In last week’s reading, Easwaran described the benefit to our personal relationships when we can break free from our likes and dislikes. He also talked about the hard work that is involved with re-routing our energy on the internal highway of the mind. Next, he tells us how to do it: using the inspirational passages we meditate on.

How do you use passages to deepen your practice?

Have you used other passages in God Makes the Rivers to Flow to build your willpower and loosen likes and dislikes?

The excerpt below is from Love Never Faileth, by Eknath Easwaran.

We can call this long process character rebuilding. Our first character in this life has been inherited: prefabricated, if you like, for the most part by negative conditioning.

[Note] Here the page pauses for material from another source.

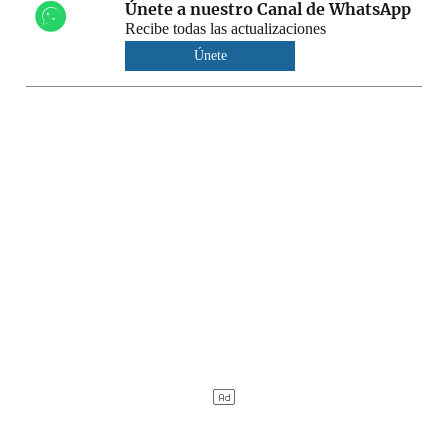
Únete a nuestro Canal de WhatsApp
Recibe todas las actualizaciones
Únete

In this, I am grieved to admit, most of us have precious little say. Now it is our job to rebuild our character, almost from the foundation up. The priceless advice of the mystics is that inside, at the core of our being, we already have a Resident Architect, and that our first task – in which they are more than willing to help us – is to come up with an appropriate set of blueprints.

When we meditate on passages which bear the imprint of these pure minds’ experiences of God, we find that their words are like the working drawings a contractor follows. “Let the scriptures be the countenance of God,” Augustine advises. “Look into the scriptures, the eyes of your heart on its heart.” This is exactly what we are doing in meditation when we give all our concentration to the words of an inspirational passage like this one from Augustine: we sink gradually into the heart of the author’s experience until we see through his or her eyes. At the end of this book I give a list of such passages** from scripture and the mystical giants of the Christian tradition. They make perfect blueprints for this job of character rebuilding.

**Note: We’re not listing the exact list Easwaran describes in the book – the Christian passages are listed here and you can use the “filter by type” button on the passages page to find passages from the other major faith traditions.